New cyber ransomware, significant upgrades to cybercriminal groups’ arsenals, APT group assaults, hacking of routers and Microsoft Exchange systems via the spectacular exposures of ProxyShell and PetitPotam – learn about these and other developments in the field of information security in our analysis.
AT&T data reportedly pertaining to the largest US telecoms company’s 70 million users was put up for sale on a hacker site. Customer information includes identities, locations, contact information, dates of birth, and social security numbers. The AT&T database has a starting price of $ 200,000, with the possibility to acquire pieces for $ 30,000.
Operators of the well-known DDoS botnet Mirai are making use of vulnerabilities in the Realtek SDK. According to SAM, the assaults began three days after the specifics of the vulnerabilities were published by the information security business IoT Inspector. The vulnerabilities were first disclosed by SecurityLab a week ago.
After attacking Microsoft Exchange servers, LockFile encrypts Windows domains. LockFile initially appeared in July 2021, with a ransom message in the lock file-README.hta file. This is one of four groups that can pose a severe danger to businesses and vital assets.
Lojas Renner, a Brazilian apparel brand, has been the victim of a heinous cyber assault. According to one of the Brazilian blogs, the attack may have been carried out by the organization RansomExx. As a result of the event, several of its IT systems were inaccessible.
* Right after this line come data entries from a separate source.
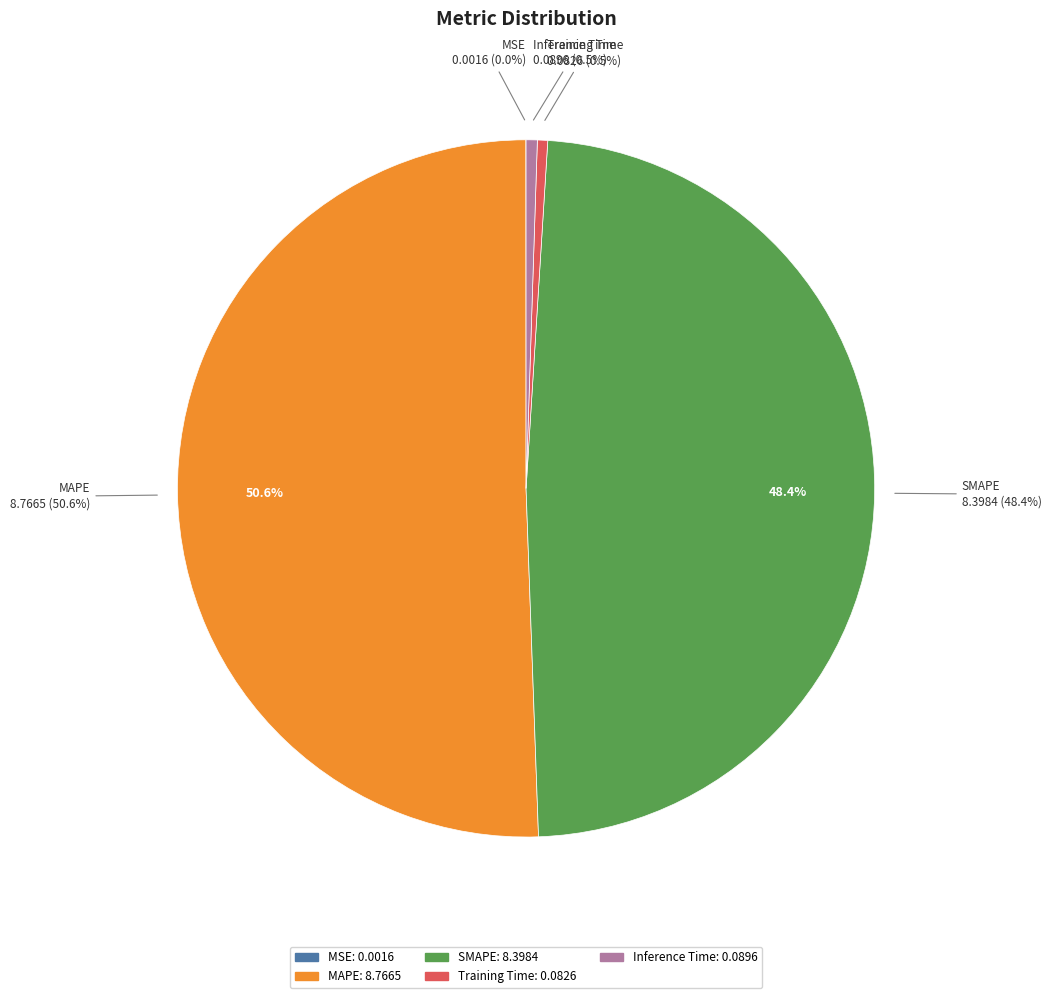

What is the smallest slice in the pie chart?

MSE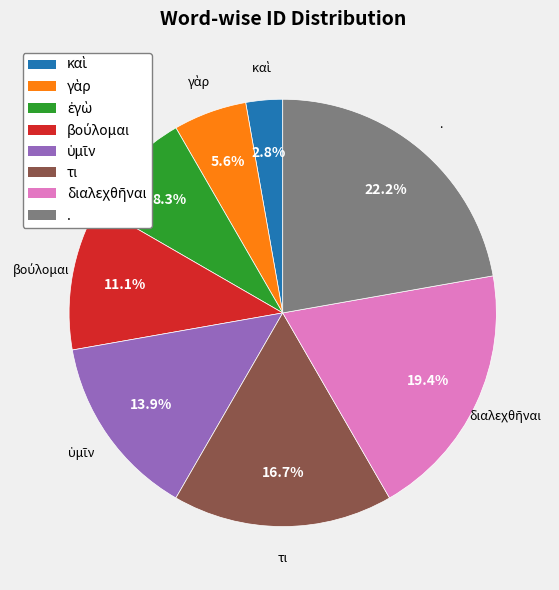

Does . represent more than half of the total?

No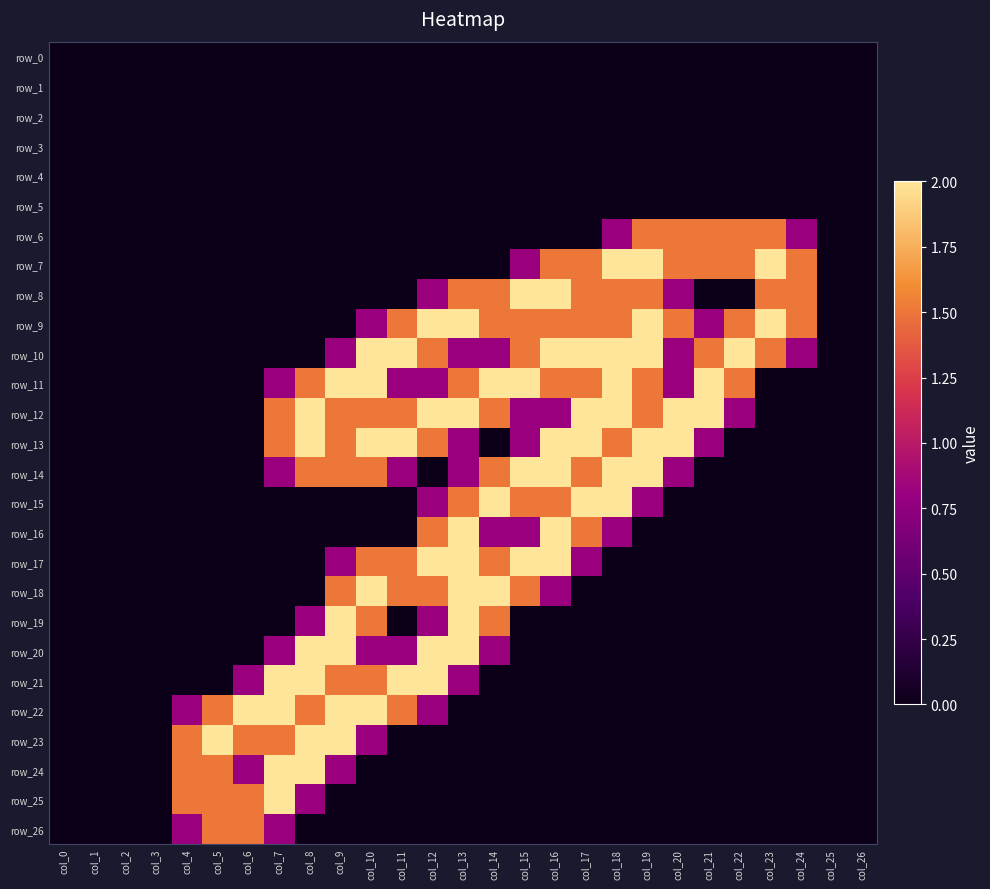

List the labels in order of row_18 value, largest first.

col_10, col_13, col_14, col_9, col_11, col_12, col_15, col_16, col_0, col_1, col_2, col_3, col_4, col_5, col_6, col_7, col_8, col_17, col_18, col_19, col_20, col_21, col_22, col_23, col_24, col_25, col_26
Ragnarok (Asnarök), a cyber ransomware organization, has proclaimed the end of its operations and offered a free application to restore encrypted files. On Thursday, August 26, the group’s darknet web page issued a free decryptor with an integrated master key for decoding. Security experts examined the decryptor and confirmed its validity. They are presently undertaking a comprehensive examination of the program with the goal of rebuilding it into a secure and user-friendly version that will be released on Europol’s NoMoreRansom webpage.
AT&T Alien Labs detected a cluster of Linux ELF programs as changes to the open-source PRISM backdoor. Over the last three years, the organization has employed the backdoor in many initiatives. During an attack on an organization, a new backdoor was planted in a bank’s computer network.
ESET cybersecurity specialists uncovered the SideWalk modular backdoor employed by an APT organisation named SparklingGoblin. This backdoor shares many similarities with the group’s CROSSWALK backdoor, which focuses on the educational sphere in East and Southeast Asia.
A previously unknown vulnerability in iOS can be exploited with just one click, according to a new report. Since February 2021, a vulnerability called FORCED ENTRY has been used in attacks on activists and dissidents in Bahrain. Cybercriminals are using commercial spyware Pegasus from NSO Group in phishing campaigns.
Intel 471 opens the curtain on how the ShinyHunters cybercriminal group conducts its operations. The group is closely scrutinizing the company’s source code on GitHub repositories for vulnerabilities that could be exploited to launch larger cyberattacks, according to a new report from Intel 471.
The State Department has been “cyberattacked,” a journalist says. The hacker attack may have happened “a couple of weeks ago,” the journalist said. It is unknown what measures were taken to mitigate the impact of the cyberattack, and what the current risks to operations are.
Hackers call themselves Belarusian cyber-guerrillas. The hackers have published a considerable part of the stolen data. The database contains lists of Interior Ministry informers, personal data of high-ranking officials and intelligence officers, and even recordings of secret telephone conversations.